After that, I lost hope.
Because after that, his movie campaigns for socialized medicine. Mr. Moore states that our media and our government has brainwashed us into thinking how bad it is and that we shouldn't belive it. Mr. Moore then travels to Canada, Europe, France, and even Cuba, pointing out how their socialized medical care systems are the best thing since sliced bread and his repetitive hammering of the notion that socialized medicine is good and what we have is bad....excuse me while I go throw up.
He boasted how great it was that a system where the people who worked, paid for the people who didn't and how every man, woman, and child - regardless of income, deserved to have health care.
We have something somewhat like that in this country.....it's called AHCCCS.
.....it robs the middle class and gives the money to Hispanics who don't even speak English - er- I mean people who can't afford it.
He even had medical professionals talking about how well they liked the system and how much money they made as a result of being paid by the government.

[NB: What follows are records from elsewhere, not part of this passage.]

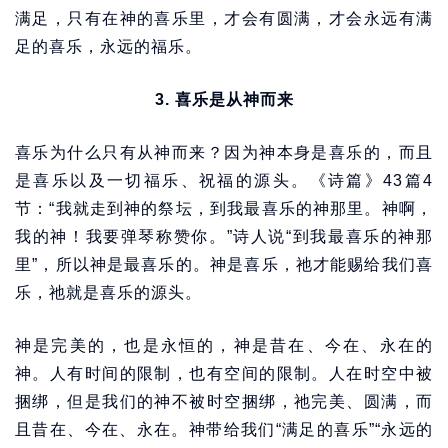
满足，只有在神的喜乐里，才会有圆满，才会永远有满
足的喜乐，永远的福乐。
3. 喜乐是从神而来
喜乐为什么只有从神而来？因为神本身是喜乐的，而且
是喜乐以及一切福乐、祝福的源头。《诗篇》43篇4
节：“我就走到神的祭坛，到我最喜乐的神那里。神啊，
我的神！我要弹琴称赞你。”诗人说“到我最喜乐的神那
里”，所以神是最喜乐的。神是喜乐，祂才能赐给我们喜
乐，祂就是喜乐的源头。
神是完美的，也是永恒的，神是昔在、今在、永在的
神。人有时间的限制，也有空间的限制。人在时空中被
捆绑，但是我们的神不被时空捆绑，祂完美、圆满，而
且昔在、今在、永在。神带给我们“满足的喜乐”“永远的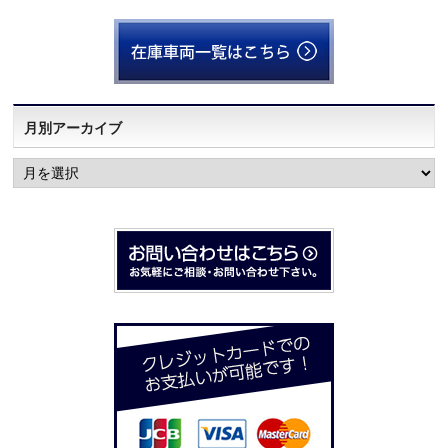
月別アーカイブ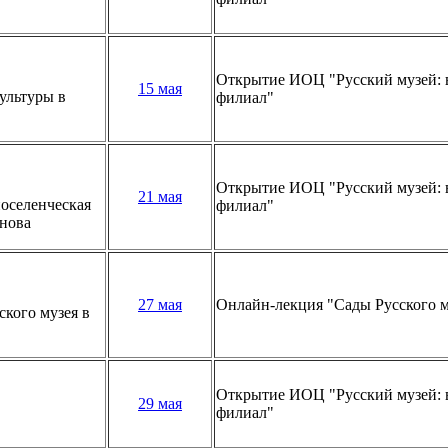
Открытие ИОЦ "Русский музей: 
15 мая
ультуры в
филиал"
Открытие ИОЦ "Русский музей: 
21 мая
оселенческая
филиал"
анова
27 мая
Онлайн-лекция "Сады Русского м
кого музея в
Открытие ИОЦ "Русский музей: 
29 мая
филиал"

I agree with Mr. Moore in that this country's health care sucks but I don't see a socialized medical care system as being the solution.
I was so disappointed that I almost threw my popcorn at the screen.

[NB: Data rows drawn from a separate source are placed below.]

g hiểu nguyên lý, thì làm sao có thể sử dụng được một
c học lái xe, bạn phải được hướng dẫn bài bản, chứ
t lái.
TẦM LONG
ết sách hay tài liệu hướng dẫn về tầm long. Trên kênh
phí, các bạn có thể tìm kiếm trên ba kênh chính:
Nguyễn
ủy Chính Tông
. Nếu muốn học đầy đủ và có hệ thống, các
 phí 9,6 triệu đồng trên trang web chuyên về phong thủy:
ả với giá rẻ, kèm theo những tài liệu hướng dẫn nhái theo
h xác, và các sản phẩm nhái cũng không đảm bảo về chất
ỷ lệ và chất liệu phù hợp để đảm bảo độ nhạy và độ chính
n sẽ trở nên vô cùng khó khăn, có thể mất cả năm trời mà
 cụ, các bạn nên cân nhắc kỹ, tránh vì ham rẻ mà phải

I was hoping that Mr. Moore would use his power for good by exposing that our heath care system is the 2nd or 3rd leading cause of death in the United States, due to drug side-effects, infections in hospitals, improper diagnoses, and drug interactions.
I was hoping that he would mention that there are known cures for many diseases and that they are being supressed, because the cures are as simple and cheap as vitamins, the right foods, getting the toxins out of the body, and/or other natural supplements.

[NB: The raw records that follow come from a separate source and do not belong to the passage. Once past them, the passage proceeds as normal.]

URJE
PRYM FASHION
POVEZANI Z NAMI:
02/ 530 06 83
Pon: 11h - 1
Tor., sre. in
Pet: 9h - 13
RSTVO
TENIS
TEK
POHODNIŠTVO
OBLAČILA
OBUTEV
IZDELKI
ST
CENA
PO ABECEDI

I was hoping that he would mention that cancer is such a big time money maker, that a person (with insurance) brings over a half a million dollars to the industry from the time they are diagnosed to their death. With money like that coming in, it is no wonder that so many people get cancer. Many of the early dection tests used to detect cancer actually causes cancer or the spread of cancerous cells that would not normally spread. (just research mammograms, for one).
I was hoping that Mr. Moore would bring to light that drug companies pour so much money into the medical schools, that they get a say in writing the textbooks and that is why doctors' primary treament of any disease is to cut, burn, and/or medicate, rather than nutrition, detoxification, and wellness.
I was hoping that Mr. Moore would touch on the fact that genetically modified food, transfats, and other dangerous chemical additives, etc., that we eat here in the U.S. have been banned in other countries and that our food is actually so toxic and nutrient deficient that it is making us sick.
He had so much he could have done in a two hour film. I could go on and on about what it should have contained.
I'm just so disappointed that he chose to focus on trying to sell us socialized medicine.
I have a message for you, Mr. Moore. After watching your movie, I would like to ask...who do you work for? Are you a member on the Council on Foriegn Relations? Do you share the goal of a one world government? I suggest you get your head out of your butt and report on what is really going on in our health care system!